Asked for comment, a spokesman for Judicial Watch, the public-interest
law firm litigating the Filegate case, says the storage conditions
only heighten his suspicions the tapes are not being properly
safeguarded.

"This information increases our concern that the tapes will be harmed
from some kind of 'technical glitch,'" said Judicial Watch President
Tom Fitton.

AC on the blink

Fitton says that his investigators recently learned that the air
conditioning went out in the New Executive Office Building, which he
fears may have affected the integrity of the tapes.

"They had an AC problem a few weeks back," he said. "I understand that
the basement of that building is a swamp when it's humid out. It's not
the best for storing media that has a short shelf life."

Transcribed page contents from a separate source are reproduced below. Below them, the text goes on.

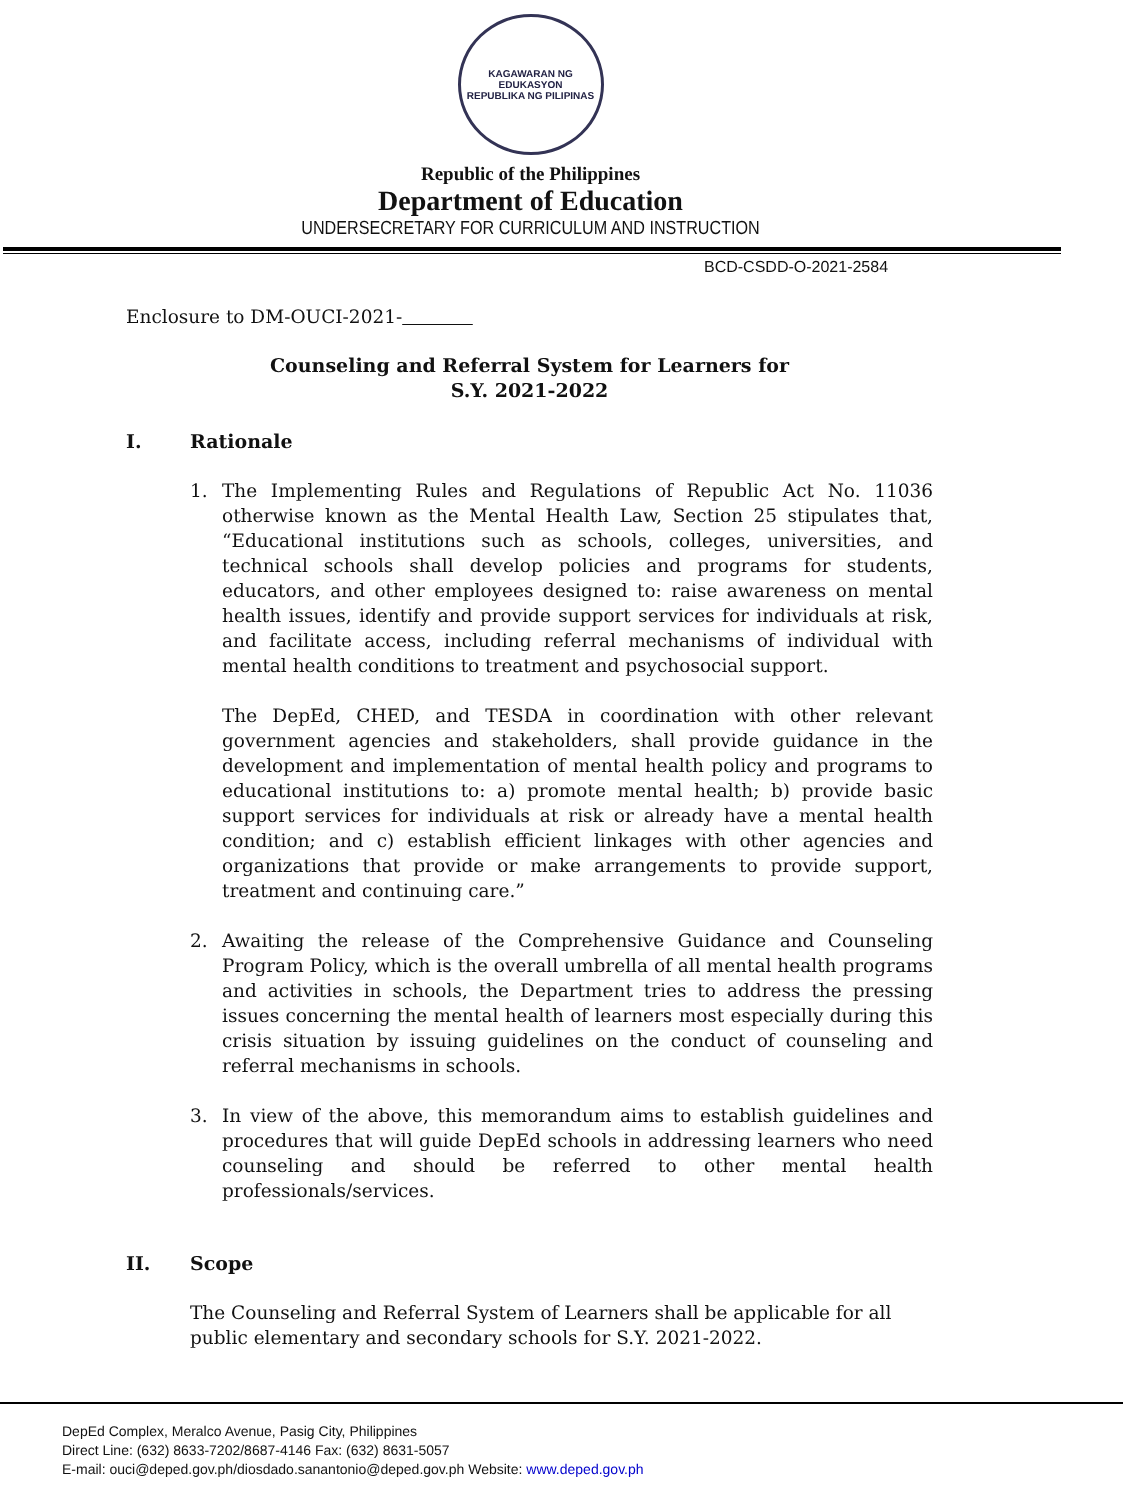KAGAWARAN NG EDUKASYON
REPUBLIKA NG PILIPINAS
Republic of the Philippines
Department of Education
UNDERSECRETARY FOR CURRICULUM AND INSTRUCTION
BCD-CSDD-O-2021-2584
Enclosure to DM-OUCI-2021-
Counseling and Referral System for Learners for
S.Y. 2021-2022
I. Rationale
1. The Implementing Rules and Regulations of Republic Act No. 11036 otherwise known as the Mental Health Law, Section 25 stipulates that, “Educational institutions such as schools, colleges, universities, and technical schools shall develop policies and programs for students, educators, and other employees designed to: raise awareness on mental health issues, identify and provide support services for individuals at risk, and facilitate access, including referral mechanisms of individual with mental health conditions to treatment and psychosocial support.
The DepEd, CHED, and TESDA in coordination with other relevant government agencies and stakeholders, shall provide guidance in the development and implementation of mental health policy and programs to educational institutions to: a) promote mental health; b) provide basic support services for individuals at risk or already have a mental health condition; and c) establish efficient linkages with other agencies and organizations that provide or make arrangements to provide support, treatment and continuing care.”
2. Awaiting the release of the Comprehensive Guidance and Counseling Program Policy, which is the overall umbrella of all mental health programs and activities in schools, the Department tries to address the pressing issues concerning the mental health of learners most especially during this crisis situation by issuing guidelines on the conduct of counseling and referral mechanisms in schools.
3. In view of the above, this memorandum aims to establish guidelines and procedures that will guide DepEd schools in addressing learners who need counseling and should be referred to other mental health professionals/services.
II. Scope
The Counseling and Referral System of Learners shall be applicable for all public elementary and secondary schools for S.Y. 2021-2022.
DepEd Complex, Meralco Avenue, Pasig City, Philippines
Direct Line: (632) 8633-7202/8687-4146 Fax: (632) 8631-5057
E-mail: ouci@deped.gov.ph/diosdado.sanantonio@deped.gov.ph Website: www.deped.gov.ph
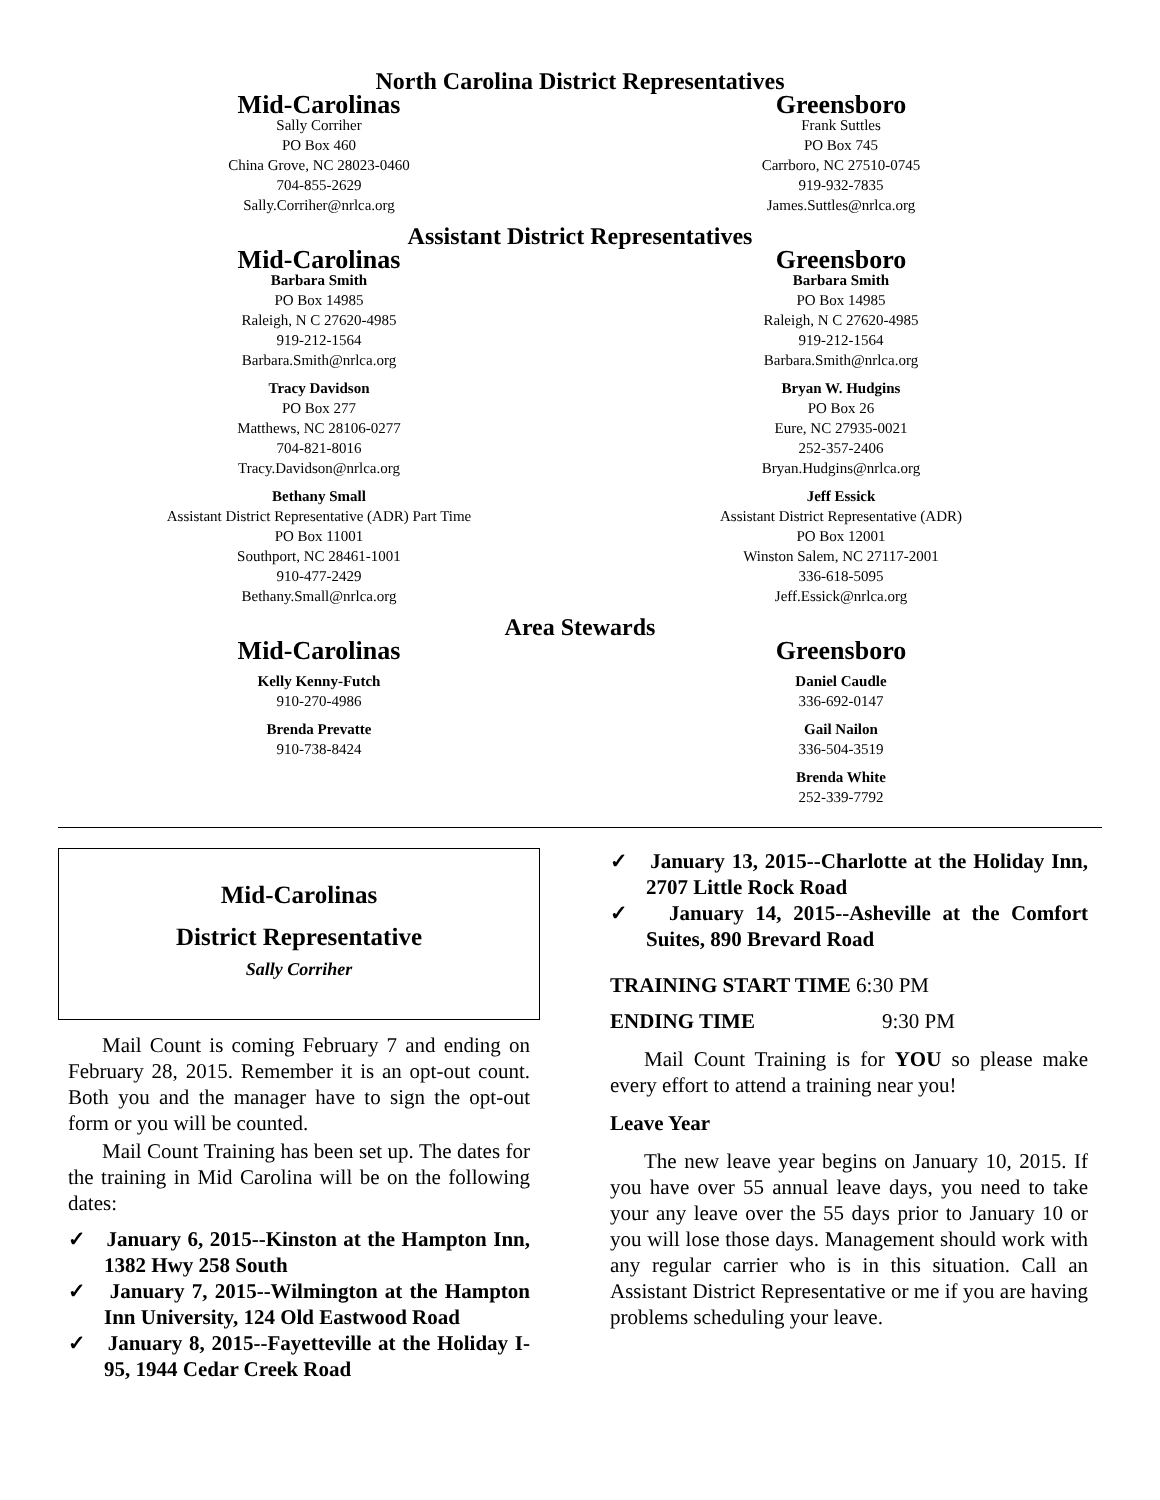North Carolina District Representatives
Mid-Carolinas
Sally Corriher
PO Box 460
China Grove, NC 28023-0460
704-855-2629
Sally.Corriher@nrlca.org
Greensboro
Frank Suttles
PO Box 745
Carrboro, NC 27510-0745
919-932-7835
James.Suttles@nrlca.org
Assistant District Representatives
Mid-Carolinas
Barbara Smith
PO Box 14985
Raleigh, N C 27620-4985
919-212-1564
Barbara.Smith@nrlca.org
Tracy Davidson
PO Box 277
Matthews, NC 28106-0277
704-821-8016
Tracy.Davidson@nrlca.org
Bethany Small
Assistant District Representative (ADR) Part Time
PO Box 11001
Southport, NC 28461-1001
910-477-2429
Bethany.Small@nrlca.org
Greensboro
Barbara Smith
PO Box 14985
Raleigh, N C 27620-4985
919-212-1564
Barbara.Smith@nrlca.org
Bryan W. Hudgins
PO Box 26
Eure, NC 27935-0021
252-357-2406
Bryan.Hudgins@nrlca.org
Jeff Essick
Assistant District Representative (ADR)
PO Box 12001
Winston Salem, NC 27117-2001
336-618-5095
Jeff.Essick@nrlca.org
Area Stewards
Mid-Carolinas
Kelly Kenny-Futch
910-270-4986
Brenda Prevatte
910-738-8424
Greensboro
Daniel Caudle
336-692-0147
Gail Nailon
336-504-3519
Brenda White
252-339-7792
Mid-Carolinas
District Representative
Sally Corriher
Mail Count is coming February 7 and ending on February 28, 2015. Remember it is an opt-out count. Both you and the manager have to sign the opt-out form or you will be counted.
Mail Count Training has been set up. The dates for the training in Mid Carolina will be on the following dates:
✓ January 6, 2015--Kinston at the Hampton Inn, 1382 Hwy 258 South
✓ January 7, 2015--Wilmington at the Hampton Inn University, 124 Old Eastwood Road
✓ January 8, 2015--Fayetteville at the Holiday I-95, 1944 Cedar Creek Road
✓ January 13, 2015--Charlotte at the Holiday Inn, 2707 Little Rock Road
✓ January 14, 2015--Asheville at the Comfort Suites, 890 Brevard Road
TRAINING START TIME 6:30 PM
ENDING TIME 9:30 PM
Mail Count Training is for YOU so please make every effort to attend a training near you!
Leave Year
The new leave year begins on January 10, 2015. If you have over 55 annual leave days, you need to take your any leave over the 55 days prior to January 10 or you will lose those days. Management should work with any regular carrier who is in this situation. Call an Assistant District Representative or me if you are having problems scheduling your leave.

The White House did not return calls attempting to confirm the air
conditioning problem.

Magnetic media such as the 8-millimeter and 4-millimeter back-up tapes
the White House uses, which look like camcorder cassette tapes, don't
keep an image very long -- even in cool environments with low magnetic
fields and low static, experts say. Hot and humid conditions would
only speed the degradation process.

That's because the tapes are basically nothing more than strips of
plastic with rust on them. (Technically, it's metal oxide.)

Judicial Watch has petitioned Judge Lamberth to turn the White House's
e-mail tape reconstruction project over to a special master.

The watchdog group has recommended data-retrieval specialist Ontrack
Data International Inc., which has demonstrated to the court that it
can copy the back-up tapes 25 times faster than the White House's
contractors.

Before the e-mail back-up tapes can be restored to a searchable
format, they must first be copied.

Once they are copied, the originals could be put back into off-site
rotation for their protection. And the sooner they are copied, the
better, say White House computer operators.

But Easley has assured the court that the tapes are safely stored in
"an environmentally controlled space designed to protect the integrity
of the data."

What's more, only he and unnamed "deputized" staffers have access to
the room. White House officials claim the tapes have never left
Easley's sight when contractors have checked them out of the secured
room, nor even when they've worked with them. (Actually, the White
House recently removed some of the original tapes from Easley's
custody. The FBI has them.)

Who is Charles 'Chuck' Easley?

An Army veteran and one-time used-car salesman, Easley replaced Craig
Livingstone as security chief in 1996 when the former bar bouncer,
Democratic operative and Friend of Hillary got in hot water for
stockpiling confidential FBI background files on former Republican
White House officials.

As it happens, it was Easley who issued Livingstone a top security
clearance in 1995. Easley, a 14-year White House vet, was in charge of
giving such clearances at the time.

But Easley, in a 1996 House deposition, admitted failing to review
Livingstone's own FBI background file before giving him clearance to
top-secret data. He said he took White House lawyers' word that "there
were no problems" in Livingstone's file.

In fact, Livingstone's file contains references to occasional drug
use, FBI agents have testified.

"It was a mistake," Easley confessed in the deposition.

Easley, 60, is not very computer literate, White House insiders say.
One computer operator said he "has a hard time turning on his
computer."

Easley referred a call for comment to the White House press office.